What is being asked: Reproduce the text of each item below line for line, without any changes. Leave the pictures out of your answer.

Available data:

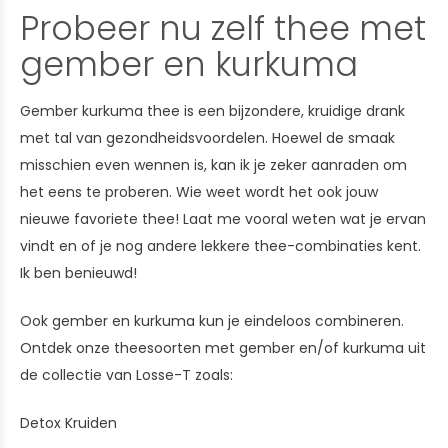
Probeer nu zelf thee met
gember en kurkuma
Gember kurkuma thee is een bijzondere, kruidige drank
met tal van gezondheidsvoordelen. Hoewel de smaak
misschien even wennen is, kan ik je zeker aanraden om
het eens te proberen. Wie weet wordt het ook jouw
nieuwe favoriete thee! Laat me vooral weten wat je ervan
vindt en of je nog andere lekkere thee-combinaties kent.
Ik ben benieuwd!
Ook gember en kurkuma kun je eindeloos combineren.
Ontdek onze theesoorten met gember en/of kurkuma uit
de collectie van Losse-T zoals:
Detox Kruiden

Answer space:
Probeer nu zelf thee met
gember en kurkuma
Gember kurkuma thee is een bijzondere, kruidige drank
met tal van gezondheidsvoordelen. Hoewel de smaak
misschien even wennen is, kan ik je zeker aanraden om
het eens te proberen. Wie weet wordt het ook jouw
nieuwe favoriete thee! Laat me vooral weten wat je ervan
vindt en of je nog andere lekkere thee-combinaties kent.
Ik ben benieuwd!
Ook gember en kurkuma kun je eindeloos combineren.
Ontdek onze theesoorten met gember en/of kurkuma uit
de collectie van Losse-T zoals:
Detox Kruiden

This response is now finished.